TEXTO APRESENTADO
O segundo dispositivo também determina que as
práticas de aplicação da lei correspondam a certas expectativas. O
Conjunto de Princípios para a Proteção de
Todas as Pessoas Sujeitas a Qualquer Forma de Detenção ou
Prisão (Conjunto de Princípios),
descrito nos capítulos sobre Captura e Detenção, estabelece mais
detalhadamente os quesitos pertinentes à ação dos encarregados da aplicação da
lei com relação às pessoas capturadas e/ou detidas: o dever de informar
prontamente às pessoas capturadas ou detidas sobre seus direitos e como
exercê-los (Princípio 13); o direito à assistência jurídica ou que esta seja
providenciada (Princípio 17); e garantias de comunicação e consulta sem
censura com seu advogado (Princípio 18). Estes quesitos deixam claro que, nos
estágios iniciais do processo criminal, a proteção do direito a um julgamento
justo das pessoas acusadas depende em grande parte de práticas de aplicação da
lei que sejam legais e não-arbitrárias.
(c) Ser julgada sem demora
indevida.
O início da contagem do tempo para a
implementação deste dispositivo começa quando o suspeito (acusado, réu) é
informado de que as autoridades estão tomando providências específicas para
processá-lo. Este prazo termina na data da decisão definitiva, isto é, o
julgamento final e conclusivo ou o arquivamento do processo. As circunstâncias
particulares e a complexidade de um caso pendente deverão ser consideradas
quando se decide o que vem a ser um tempo razoável, e o que constitui
demora indevida.
Fica claro que a parte investigativa do processo
(que está nas mãos das organizações de aplicação da lei) deve ser incluída
nessa equação, visto que qualquer demora indevida causada pela prática
inadequada da aplicação da lei pode ter um efeito negativo na duração da
detenção preventiva de uma pessoa acusada.
(d) Ter o direito à defesa.

(Entradas de anotação espacial)
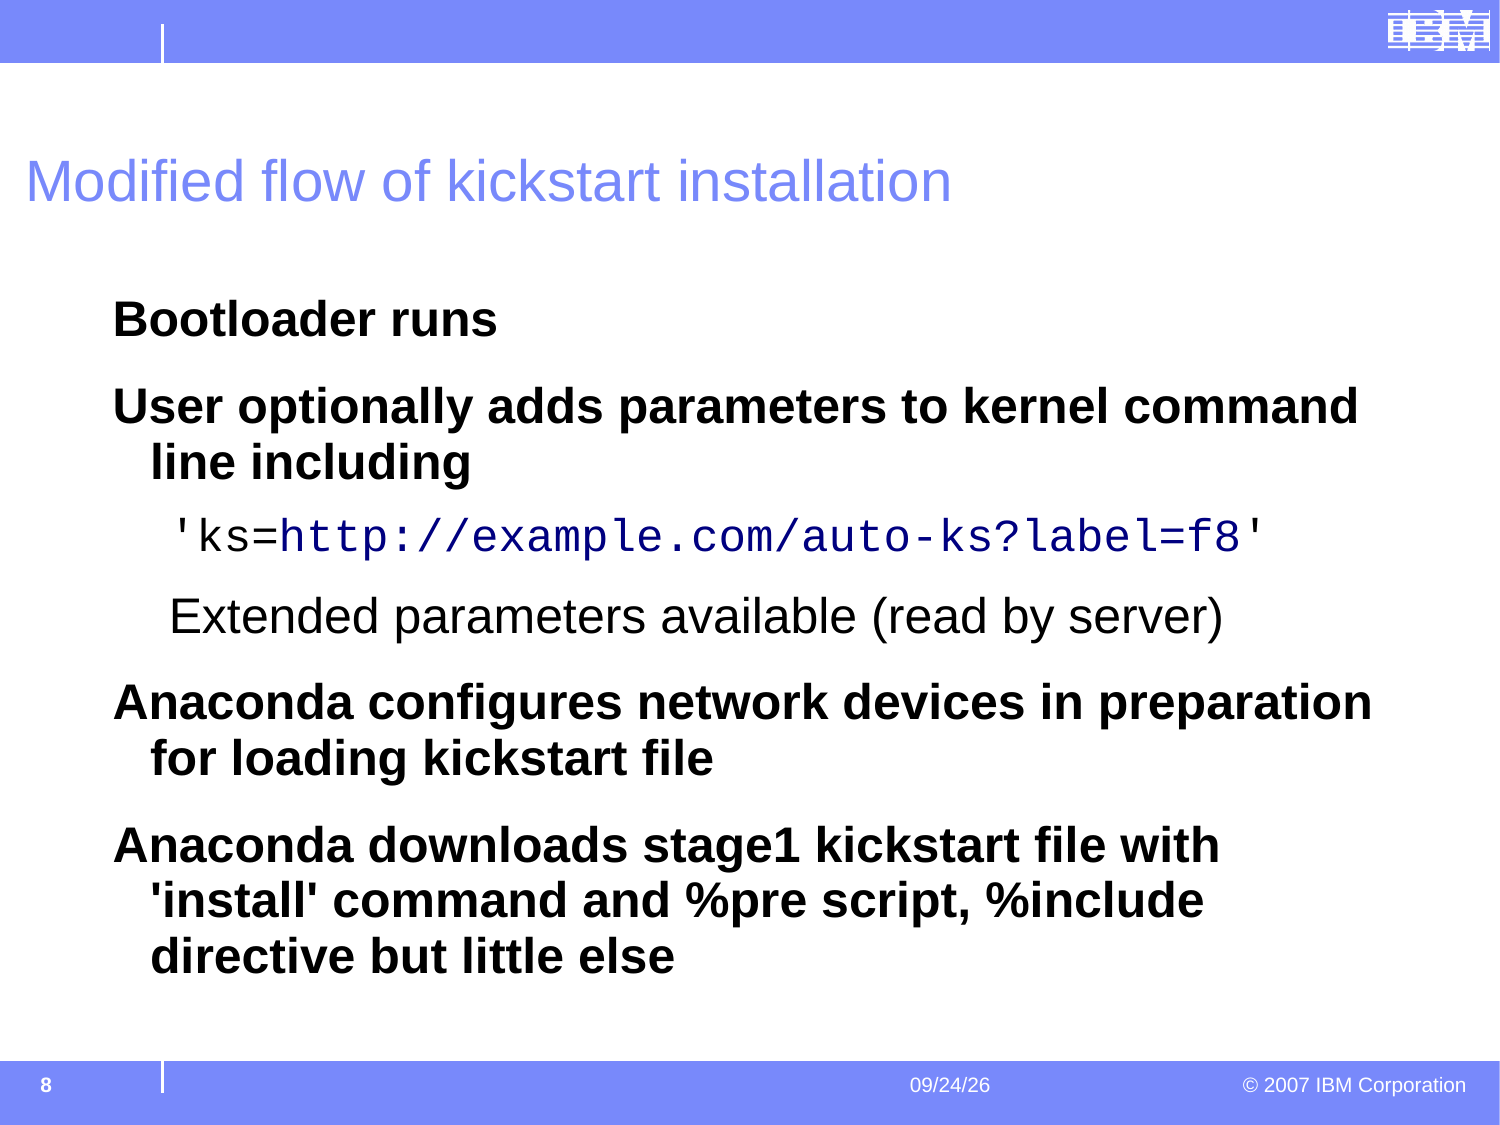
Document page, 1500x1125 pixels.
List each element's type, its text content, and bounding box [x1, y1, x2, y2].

title Modified flow of kickstart installation [25, 150, 1378, 218]
list Bootloader runs User optionally adds parameters to kernel command line including 'ks=http://example.com/auto-ks?label=f8' Extended parameters available (read by server) Anaconda configures network devices in preparation for loading kickstart file Anaconda downloads stage1 kickstart file with 'install' command and %pre script, %include directive but little else [112, 291, 1388, 985]
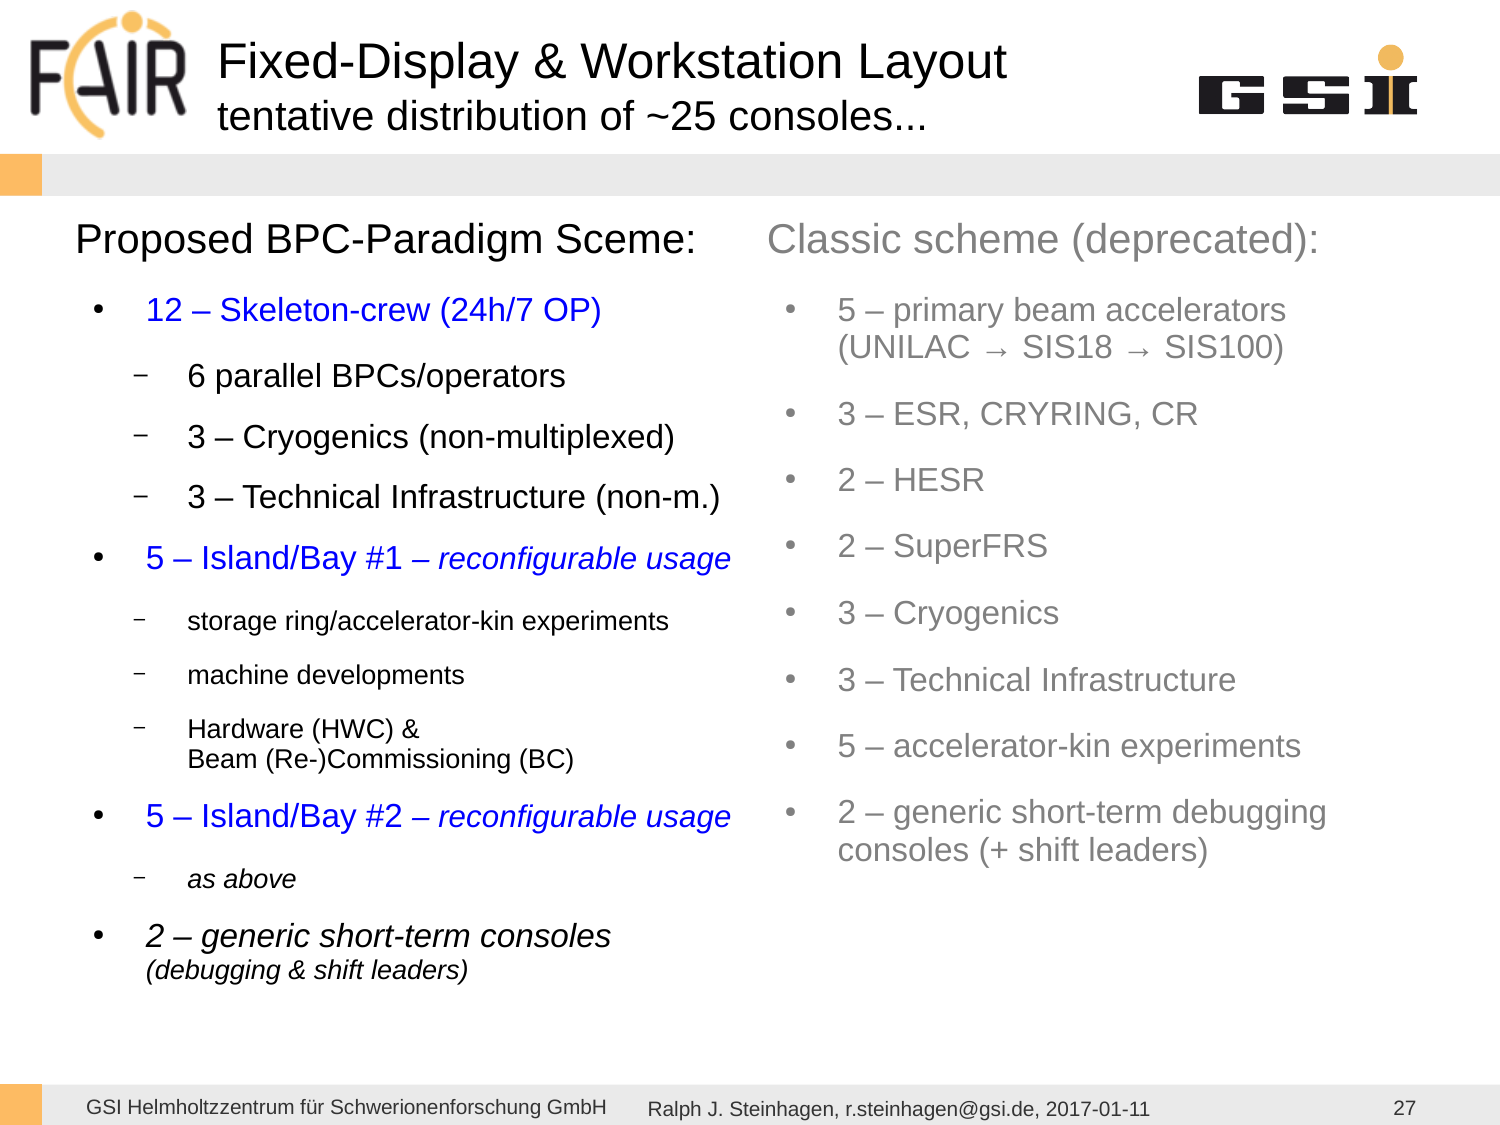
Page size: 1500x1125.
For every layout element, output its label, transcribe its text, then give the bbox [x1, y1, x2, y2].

text_box [744, 200, 1477, 1052]
picture [1197, 42, 1419, 117]
list Proposed BPC-Paradigm Sceme: 12 – Skeleton-crew (24h/7 OP) 6 parallel BPCs/operators 3 – Cryogenics (non-multiplexed) 3 – Technical Infrastructure (non-m.) 5 – Island/Bay #1 – reconfigurable usage storage ring/accelerator-kin experiments machine developments Hardware (HWC) & Beam (Re-)Commissioning (BC) 5 – Island/Bay #2 – reconfigurable usage as above 2 – generic short-term consoles (debugging & shift leaders) [75, 215, 734, 1055]
title Fixed-Display & Workstation Layout tentative distribution of ~25 consoles... [217, 20, 1180, 147]
picture [30, 9, 187, 141]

CONJUNTO DE TAREFAS
a – Liste todos os princípios do Conjunto de Princípios que o texto sobre o julgamento justo menciona pelo número. Indique também o que cada um estabelece.
b – Diga se cada afirmação abaixo está de acordo com o texto sobre o julgamento justo. Responda sim ou não e cite as palavras do texto que decidem a questão.
(i) O prazo termina na data da decisão definitiva.
(ii) A parte investigativa do processo deve ficar fora da contagem do tempo.
(iii) O Conjunto de Princípios é descrito nos capítulos sobre Captura e Detenção.
c – Dê prosseguimento ao texto sobre o julgamento justo a partir do ponto em que ele para.
Os registros não têm nenhum papel nesta atividade.

RESPOSTAS DAS TAREFAS
a –
- Princípio 13: o dever de informar prontamente às pessoas capturadas ou detidas sobre seus direitos e como exercê-los.
- Princípio 17: o direito à assistência jurídica ou que esta seja providenciada.
- Princípio 18: garantias de comunicação e consulta sem censura com seu advogado.

b –
(i) Sim: "Este prazo termina na data da decisão definitiva".
(ii) Não: "deve ser incluída nessa equação".
(iii) Sim: "descrito nos capítulos sobre Captura e Detenção".

c –
O direito à defesa pode ser subdividido em uma
lista de direitos individuais:
* de defender-se
pessoalmente; * de escolher
seu próprio defensor; * de ser
informada do direito a um defensor; e * de receber assistência jurídica gratuita. Toda pessoa acusada de um delito tem o direito primário e
irrestrito de estar presente em seu julgamento e de defender-se, ou então, de
escolher seu advogado de defesa. É obrigação do tribunal informar este direito
à pessoa acusada. A escolha do advogado pode ser feita pela pessoa acusada, se
esta possuir meios suficientes para arcar com a assistência jurídica. Caso
contrário, a pessoa tem o direito a que seja providenciado um advogado, desde
que isto atenda aos interesses da administração da justiça, sem ônus
pessoal.
(e) Intimar e
interrogar testemunhas.
O direito do acusado de intimar, obter o
comparecimento, e de interrogar (ou fazer
interrogar) as testemunhas sob as mesmas condições do que aquelas das
testemunhas trazidas contra si é um
elemento essencial da igualdade de
condições e portanto do princípio do
julgamento justo.
A investigação prévia ao julgamento normalmente
serve para identificar as testemunhas de um delito em particular. A
integridade da prática de aplicação da lei é, mais uma vez, diretamente
relacionada à necessidade de objetividade do processo investigatório e ao
respeito pela presunção da inocência da(s) pessoa(s)
acusada(s). (f) Ter a assistência gratuita
de um intérprete.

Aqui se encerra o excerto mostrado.